The U.S. Department of Labor is committed to informing labor policies and programs with rigorous, transparent, and independent research and data. The Foundations for Evidence-Based Policymaking Act of 2018 (Evidence Act) requires the Department to publicly describe future plans and current capacity to conduct evidence-building activities across three reports: an Annual Evaluation Plan, an Evidence-Building Plan, and a Capacity Assessment for Research, Evaluation, Statistics, and Analysis.

Annual Evaluation Plan

To support the Department’s agencies in making evidence-informed decisions to support America’s workers, the Chief Evaluation Office (CEO) works with leaders and staff across the Department to develop an annual evaluation plan targeting evaluation resources on areas of strategic importance. The plan describes significant evaluation activities that the Department of Labor will sponsor in the upcoming fiscal years, though is not necessarily exhaustive of all evaluations sponsored by the Department during that time period.

Previous Plans

Evidence-Building Plan

The Evidence-Building Plan, also referred to as a “learning agenda” in the Evidence Act, is a systematic plan for identifying and addressing priority questions relevant to improving the programs, policies, and regulations of the Department. The four-year plan prioritizes important short- and long-term strategic and operational questions and describes potential approaches for developing new credible information to answer the questions. The Department is currently developing its Fiscal Years 2022-2026 Evidence-Building Plan, which will be published with the Department’s Strategic Plan in February 2022.
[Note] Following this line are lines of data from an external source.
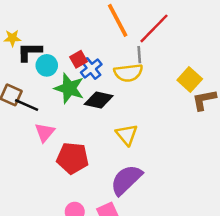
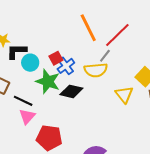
gray line: (139, 55) -> (105, 56), turned 40
black line: (27, 105) -> (23, 101), moved
yellow triangle: (127, 135) -> (124, 95), moved

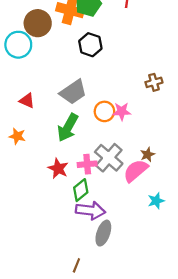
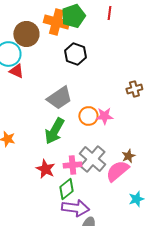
red triangle: (27, 101) -> (16, 71), moved

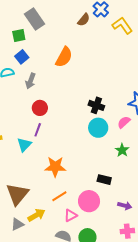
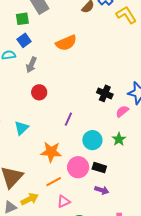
orange semicircle: (64, 57) -> (66, 43), turned 35
black cross: (96, 105) -> (105, 93), moved
cyan circle: (98, 128) -> (92, 140), moved
purple line: (38, 130) -> (68, 119), moved
pink circle: (89, 201) -> (78, 167), moved
purple arrow: (125, 206) -> (102, 190), moved

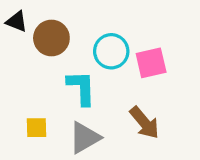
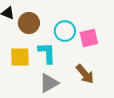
yellow square: (37, 128) -> (20, 57), moved, size x1.5

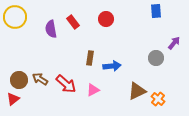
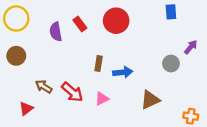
red circle: (106, 19) -> (116, 21), size x1.5
brown circle: (19, 80) -> (16, 56), moved
red triangle: (13, 99) -> (26, 108), moved
orange cross: (158, 99) -> (191, 116), moved, turned -32

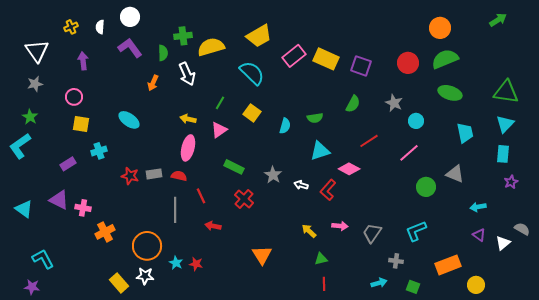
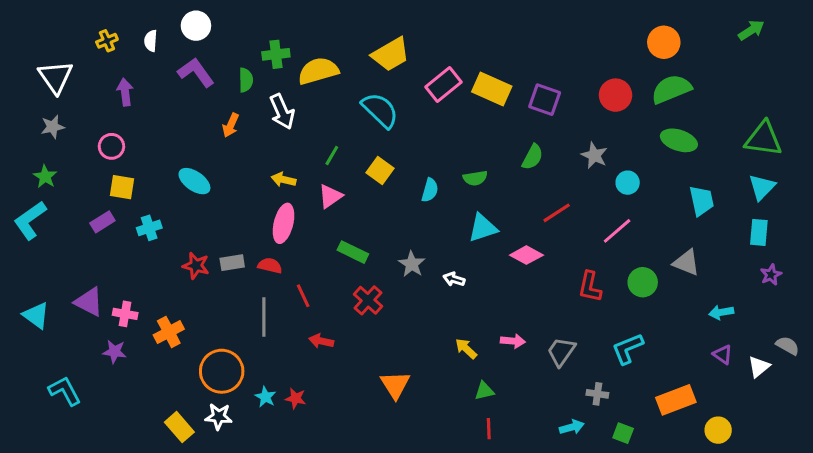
purple rectangle: (68, 164) -> (102, 222), moved
red L-shape: (328, 190) -> (590, 287), moved, turned -30
orange cross: (105, 232) -> (169, 332), moved
purple star: (32, 287) -> (114, 352), moved

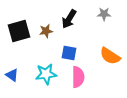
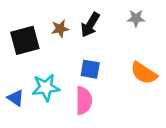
brown star: (46, 31) -> (60, 29), moved
cyan star: (46, 74) -> (46, 88), moved
pink semicircle: (78, 77) -> (84, 101), moved

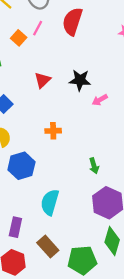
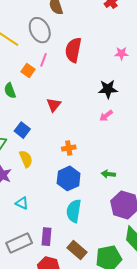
black star: (80, 80) -> (108, 89), moved
blue hexagon: (21, 166) -> (69, 178), moved
green arrow: (94, 166) -> (108, 174), turned 120

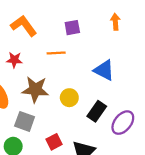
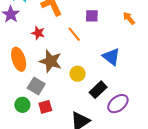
orange arrow: (115, 22) -> (129, 18), turned -48
orange line: (56, 53) -> (74, 34), turned 42
red square: (54, 142) -> (45, 107), moved

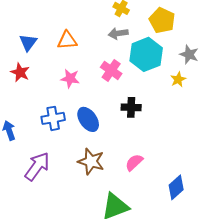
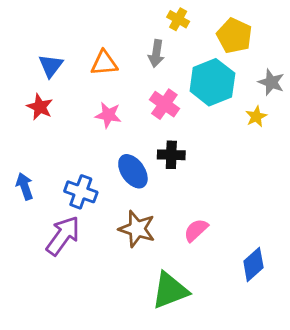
gray arrow: (118, 33) -> (156, 53), moved, turned -72
black cross: (131, 107) -> (171, 155), moved
blue cross: (53, 118) -> (81, 192), moved, turned 30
Capacity Assessment for Research, Evaluation, Statistics, and Analysis

The Evidence Act requires the Department to submit a Capacity Assessment for Research, Evaluation, Statistics, and Analysis every four years with its strategic plan. The Capacity Assessment provides the Department with a baseline to measure future improvements to coverage, data quality, evidence-building methods, effectiveness, and independence of their statistics, evaluation, research, and analysis activities. The Department is currently developing its Fiscal Years 2018-2022 Capacity Assessment, which will be published here in February 2022.

While each of the three evidence documents has a distinct purpose and use, developed individually, taken together, they provide the rigor, transparency, relevance, ethics, and independence that the Department has committed to in its longstanding Evaluation Policy.